Meltwater and sediment dynamics of the Greenland Ice Sheet
MA: University of Colorado Boulder, .
The Greenland Ice Sheet (GrIS) is an important part of the Earth system, impacting climate, Earth’s surface, and the ocean. Its melt delivers freshwater to fjords and the coastal ocean, influencing sea level, ocean circulation, and sea ice formation. Its sediment decreases fjord light availability and delivers nutrients to the ocean. Sediment also fills fjord basins, builds Greenland’s continental shelf, and serves as an archive of the Earth’s past.
GrIS baseline meltwater and sediment dynamics are poorly characterized. Only one river out of approximately 300 in Greenland has a discharge record > 5 years and sediment dynamics have been studied at limited locations. Even less well understood is how ‘downstream’ systems respond to GrIS mass loss, the rate of which has quadrupled since the 1990s. This work used field and satellite techniques to better characterize understudied meltwater and sediment dynamics of the GrIS.
First, I assessed Greenland river plume dynamics between 2000 and 2012 using NASA MODIS (Moderate Resolution Imaging Spectroradiometer) imagery. Sediment plumes did not respond uniformly to increased melt. Plume size grew for only 50% of study rivers due to highly variable sediment export from the GrIS. Concurrently with this work, I developed a novel cloud mask.

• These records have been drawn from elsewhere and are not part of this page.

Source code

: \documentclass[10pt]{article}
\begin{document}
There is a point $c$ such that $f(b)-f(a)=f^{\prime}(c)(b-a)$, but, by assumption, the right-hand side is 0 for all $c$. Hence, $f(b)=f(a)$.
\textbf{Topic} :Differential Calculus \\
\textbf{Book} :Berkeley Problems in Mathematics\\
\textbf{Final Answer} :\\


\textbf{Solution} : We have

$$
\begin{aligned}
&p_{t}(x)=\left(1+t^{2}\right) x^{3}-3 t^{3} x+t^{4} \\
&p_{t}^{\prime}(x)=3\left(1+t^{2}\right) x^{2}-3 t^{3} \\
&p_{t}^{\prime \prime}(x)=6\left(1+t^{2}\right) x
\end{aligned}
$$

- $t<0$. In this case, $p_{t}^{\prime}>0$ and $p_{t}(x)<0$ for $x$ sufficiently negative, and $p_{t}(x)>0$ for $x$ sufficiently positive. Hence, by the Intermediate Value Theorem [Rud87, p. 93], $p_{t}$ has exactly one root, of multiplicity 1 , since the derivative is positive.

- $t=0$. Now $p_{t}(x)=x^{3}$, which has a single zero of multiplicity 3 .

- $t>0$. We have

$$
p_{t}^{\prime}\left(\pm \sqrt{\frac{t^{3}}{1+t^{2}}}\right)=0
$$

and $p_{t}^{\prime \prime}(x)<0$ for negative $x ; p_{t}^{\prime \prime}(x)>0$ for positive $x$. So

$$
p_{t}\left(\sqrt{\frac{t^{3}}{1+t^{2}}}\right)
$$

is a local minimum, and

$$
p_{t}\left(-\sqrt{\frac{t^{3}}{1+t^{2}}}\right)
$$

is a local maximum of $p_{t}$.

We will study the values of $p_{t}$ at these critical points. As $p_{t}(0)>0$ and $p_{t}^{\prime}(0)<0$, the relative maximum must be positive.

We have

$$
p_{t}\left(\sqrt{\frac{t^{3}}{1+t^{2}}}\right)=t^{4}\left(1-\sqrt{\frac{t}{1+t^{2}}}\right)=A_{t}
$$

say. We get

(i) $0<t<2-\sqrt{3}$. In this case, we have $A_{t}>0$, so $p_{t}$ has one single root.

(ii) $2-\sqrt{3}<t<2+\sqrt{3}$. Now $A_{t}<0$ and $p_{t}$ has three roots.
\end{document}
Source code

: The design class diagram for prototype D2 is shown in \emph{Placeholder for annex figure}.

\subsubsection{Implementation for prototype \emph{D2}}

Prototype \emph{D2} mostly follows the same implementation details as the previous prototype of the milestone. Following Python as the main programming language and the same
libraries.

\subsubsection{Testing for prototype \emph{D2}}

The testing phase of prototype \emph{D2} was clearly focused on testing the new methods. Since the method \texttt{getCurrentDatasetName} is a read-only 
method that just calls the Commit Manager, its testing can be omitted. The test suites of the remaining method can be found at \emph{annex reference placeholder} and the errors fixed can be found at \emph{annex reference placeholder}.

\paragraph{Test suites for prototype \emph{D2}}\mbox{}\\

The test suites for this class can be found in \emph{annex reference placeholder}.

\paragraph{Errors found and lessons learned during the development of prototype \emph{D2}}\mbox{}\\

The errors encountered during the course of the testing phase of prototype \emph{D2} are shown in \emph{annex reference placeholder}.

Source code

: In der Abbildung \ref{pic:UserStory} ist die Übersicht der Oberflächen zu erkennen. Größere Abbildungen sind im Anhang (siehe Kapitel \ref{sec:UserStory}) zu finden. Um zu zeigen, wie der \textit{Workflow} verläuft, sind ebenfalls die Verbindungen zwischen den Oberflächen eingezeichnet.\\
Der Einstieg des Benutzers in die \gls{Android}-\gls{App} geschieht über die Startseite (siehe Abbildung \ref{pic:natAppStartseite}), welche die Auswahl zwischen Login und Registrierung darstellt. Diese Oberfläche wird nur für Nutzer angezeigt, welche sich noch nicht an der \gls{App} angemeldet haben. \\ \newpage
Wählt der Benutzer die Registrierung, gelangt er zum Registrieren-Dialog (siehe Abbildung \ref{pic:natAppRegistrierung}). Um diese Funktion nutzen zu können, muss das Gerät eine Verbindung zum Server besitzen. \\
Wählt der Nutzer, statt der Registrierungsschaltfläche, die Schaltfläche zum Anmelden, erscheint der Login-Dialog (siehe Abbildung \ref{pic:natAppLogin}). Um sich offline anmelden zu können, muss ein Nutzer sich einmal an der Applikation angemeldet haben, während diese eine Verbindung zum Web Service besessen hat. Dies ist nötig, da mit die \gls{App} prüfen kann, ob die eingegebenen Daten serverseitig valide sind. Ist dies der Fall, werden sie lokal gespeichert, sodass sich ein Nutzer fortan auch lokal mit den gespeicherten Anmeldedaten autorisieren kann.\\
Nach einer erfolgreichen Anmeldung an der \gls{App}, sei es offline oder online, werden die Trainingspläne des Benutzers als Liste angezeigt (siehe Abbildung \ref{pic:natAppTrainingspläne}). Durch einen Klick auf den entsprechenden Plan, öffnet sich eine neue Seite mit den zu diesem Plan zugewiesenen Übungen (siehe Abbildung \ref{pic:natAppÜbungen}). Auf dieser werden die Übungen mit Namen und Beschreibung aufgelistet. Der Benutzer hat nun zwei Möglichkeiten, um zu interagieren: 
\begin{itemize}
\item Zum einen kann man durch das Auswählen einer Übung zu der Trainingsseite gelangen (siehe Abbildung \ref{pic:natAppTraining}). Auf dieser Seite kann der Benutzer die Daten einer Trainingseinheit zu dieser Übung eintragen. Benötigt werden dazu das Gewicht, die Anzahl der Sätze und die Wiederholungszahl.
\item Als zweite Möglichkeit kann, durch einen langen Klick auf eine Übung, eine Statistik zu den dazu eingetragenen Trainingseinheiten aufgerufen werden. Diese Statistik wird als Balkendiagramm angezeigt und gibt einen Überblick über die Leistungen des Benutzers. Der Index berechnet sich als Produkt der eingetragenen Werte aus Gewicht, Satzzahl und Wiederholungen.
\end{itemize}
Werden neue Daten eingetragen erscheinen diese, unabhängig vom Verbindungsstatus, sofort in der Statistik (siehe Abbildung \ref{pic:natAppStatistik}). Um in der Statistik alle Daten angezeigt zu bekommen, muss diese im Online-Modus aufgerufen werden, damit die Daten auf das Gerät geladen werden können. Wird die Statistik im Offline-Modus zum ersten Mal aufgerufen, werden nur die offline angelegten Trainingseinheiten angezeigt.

I then explored the dynamics of an unprecedented 160 rivers using Landsat7 imagery and the Google Earth Engine cloud-computing platform. Certain outlets are hotspots of sediment export and erosion. Further, the island as a whole is a hotspot of global sediment production: from 1 % of the Earth’s land surface, it generates 5% to 12% the total sediment exported to the ocean. This sediment is a significant, bioavailable source of iron in the ocean.
Finally, I developed two space-based discharge-estimation techniques. This work gauged two unstudied rivers and unified techniques using river inundation and sediment plumes. Together, these approaches allowed discharge reconstructions that often doubled record lengths. This work also allowed comparisons to modeled GrIS runoff, finding that additional processes need to be incorporated into numerical models.